Görev a:
Endülüs konulu metin bölümüne göre, Tarık b. Ziyad komutasında İspanya'ya gönderilen 7000 kişilik birliğe sonradan kaç kişi takviye edilmiştir?

Metin bölümü:

KANAYAN YARA: ENDÜLÜS

Endülüs fethi İslam tarihi açısından bir dönüm noktasıdır. İslam orduları İspanya’yı almış ve Fransa içlerine kadar ilerlemişlerdi. İspanya’da uzun yıllar hakimiyet sağlayan Endülüs Emevi Devleti arkasında önemli kalıntılar bırakmıştır. Endülüs, hem zaferlere hem de sürgünlere sahne olmuştur.                       

KANAYAN YARA: ENDÜLÜS

 

İSPANYA FETHİ

İspanya yarımadasının ilk sakinleri kimler olduğu tam olarak bilinmemektedir. Milattan önce 10. yüzyılda Finikeliler, ardından Grekler daha sonra da Romalılar İspanya’yı istila etmişlerdir. Yerli halk arasında Hıristiyanlık ve Latincenin yaygınlaşması Roma hakimiyeti döneminde gerçekleşmiştir. Roma İmparatorluğu MS. 4. yüzyıl sonlarına yaklaşıldığında merkezi otorite zayıflamış ve MS. 468 Vizigotlar Toleda şehri merkez olmak üzere egemenliklerini ilan etmişlerdir.” (Metin Yılmaz-İslam Tarihi 1)

Vizigotlar, İspanya’da Roma’dan kalan sınıfsal ayrımı aynı şekilde devam ettirmişlerdir. Halk tabakalara ayrılıyordu ve bu tabakları belirleyen hususlar, mensup olduğu aile, sahip olduğu güç ve servet olmuştur. Tabakalardaki insanların ve din adamlarının başkaldırması üzerine Vizigotlar Katolik Hıristiyanlığa geçmişlerdir. Katolik Hıristiyanlık resmi din olarak ilan edilmiştir. İlerleyen süreçte Katolik Hıristiyanlık Yahudileri tehlike olarak görmüş ve onları din değiştirmeye zorlamıştır. Bunun sonucunda ülke ekonomisi çöküntüye uğramış ve taht kavgaları baş göstermiştir.

Kaynaklar Endülüs fethinin ne zaman başladığına dair net bir tarih vermemiştir. İki farklı görüş vardır. Bunlardan ilki, Hz.Osman döneminde, 27 (647) yılında onun önemli komutanlar önderliğinde gönderdiği donanmayla karaya çıkılması ikincisi ve genelde kabul edilen ise Tarık b. Ziyad komutasındaki ordunun 92 (711) yılında karaya çıkmalarıdır.

710 yılında Kuzey Afrika valisi, Emevi Hanedanı’ndan izin alarak keşif için İspanya’nın güney kıyılarına birlikler göndermişti. Birliklerin karaya çıkması ve bol ganimet ile dönülmesi üzerine, 711 yılında Berberi asıllı Tarık b. Ziyad komutasında 7000 kişiden oluşan daha sonra ise 5000 kişinin takviye edildiği birlik İspanya’ya gönderilmişti. Bu esnada Vizigotlar, Yahudilerin zorla Hıristiyanlaşması, taht kavgaları ve toplumsal çatışmalar ile karşı kaşıya kalmıştır.

Sağlanan veriler:
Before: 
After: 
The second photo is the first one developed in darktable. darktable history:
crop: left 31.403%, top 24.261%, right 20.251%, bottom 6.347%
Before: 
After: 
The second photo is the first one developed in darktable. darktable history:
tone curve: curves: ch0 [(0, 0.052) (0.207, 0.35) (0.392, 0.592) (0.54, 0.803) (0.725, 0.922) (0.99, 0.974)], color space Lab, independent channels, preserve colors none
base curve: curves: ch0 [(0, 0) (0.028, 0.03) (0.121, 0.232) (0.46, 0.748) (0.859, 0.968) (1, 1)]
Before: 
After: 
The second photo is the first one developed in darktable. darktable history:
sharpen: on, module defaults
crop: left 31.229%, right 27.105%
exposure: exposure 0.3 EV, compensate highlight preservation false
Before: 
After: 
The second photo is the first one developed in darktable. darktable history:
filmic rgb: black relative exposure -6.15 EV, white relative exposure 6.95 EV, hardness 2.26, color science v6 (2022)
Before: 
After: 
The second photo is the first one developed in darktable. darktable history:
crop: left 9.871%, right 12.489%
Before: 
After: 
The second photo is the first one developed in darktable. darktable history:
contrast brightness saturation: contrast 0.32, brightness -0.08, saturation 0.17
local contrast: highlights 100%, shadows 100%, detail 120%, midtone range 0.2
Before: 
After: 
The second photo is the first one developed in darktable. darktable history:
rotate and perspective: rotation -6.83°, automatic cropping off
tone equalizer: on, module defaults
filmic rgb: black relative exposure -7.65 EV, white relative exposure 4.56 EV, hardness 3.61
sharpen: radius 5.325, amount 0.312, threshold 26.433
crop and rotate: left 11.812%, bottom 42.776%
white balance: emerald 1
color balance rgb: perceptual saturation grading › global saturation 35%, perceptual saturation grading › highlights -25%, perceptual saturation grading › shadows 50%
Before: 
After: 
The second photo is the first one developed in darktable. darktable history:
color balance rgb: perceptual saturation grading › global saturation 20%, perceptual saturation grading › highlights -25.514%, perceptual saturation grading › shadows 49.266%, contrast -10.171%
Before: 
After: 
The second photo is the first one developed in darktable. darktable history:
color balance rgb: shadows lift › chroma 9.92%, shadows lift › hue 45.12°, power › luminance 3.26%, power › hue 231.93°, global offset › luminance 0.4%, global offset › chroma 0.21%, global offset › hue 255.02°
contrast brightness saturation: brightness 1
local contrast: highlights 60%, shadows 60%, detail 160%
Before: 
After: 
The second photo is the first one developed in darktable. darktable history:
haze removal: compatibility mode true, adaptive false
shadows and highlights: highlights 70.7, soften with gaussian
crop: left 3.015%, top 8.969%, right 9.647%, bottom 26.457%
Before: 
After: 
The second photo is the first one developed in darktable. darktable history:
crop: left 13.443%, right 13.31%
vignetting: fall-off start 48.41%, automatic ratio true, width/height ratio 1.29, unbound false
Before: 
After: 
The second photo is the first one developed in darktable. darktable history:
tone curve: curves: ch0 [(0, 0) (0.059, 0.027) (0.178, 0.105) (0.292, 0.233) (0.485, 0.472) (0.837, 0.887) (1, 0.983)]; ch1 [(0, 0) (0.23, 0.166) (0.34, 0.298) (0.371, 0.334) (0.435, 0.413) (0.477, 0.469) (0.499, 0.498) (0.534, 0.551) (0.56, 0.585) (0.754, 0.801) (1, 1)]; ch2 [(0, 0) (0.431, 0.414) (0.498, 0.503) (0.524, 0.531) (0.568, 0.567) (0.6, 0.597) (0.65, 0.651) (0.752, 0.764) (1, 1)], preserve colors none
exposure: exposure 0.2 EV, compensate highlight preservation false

Görev b:
Girdilerin ilk satırından "base curve: curves: ch0" ifadesini içeren satıra kadar, iki uç da dahil olmak üzere, satırları hiç değiştirmeden yazdır.

Doğru yanıt a:
5000 kişi.

Doğru yanıt b:
Before: 
After: 
The second photo is the first one developed in darktable. darktable history:
crop: left 31.403%, top 24.261%, right 20.251%, bottom 6.347%
Before: 
After: 
The second photo is the first one developed in darktable. darktable history:
tone curve: curves: ch0 [(0, 0.052) (0.207, 0.35) (0.392, 0.592) (0.54, 0.803) (0.725, 0.922) (0.99, 0.974)], color space Lab, independent channels, preserve colors none
base curve: curves: ch0 [(0, 0) (0.028, 0.03) (0.121, 0.232) (0.46, 0.748) (0.859, 0.968) (1, 1)]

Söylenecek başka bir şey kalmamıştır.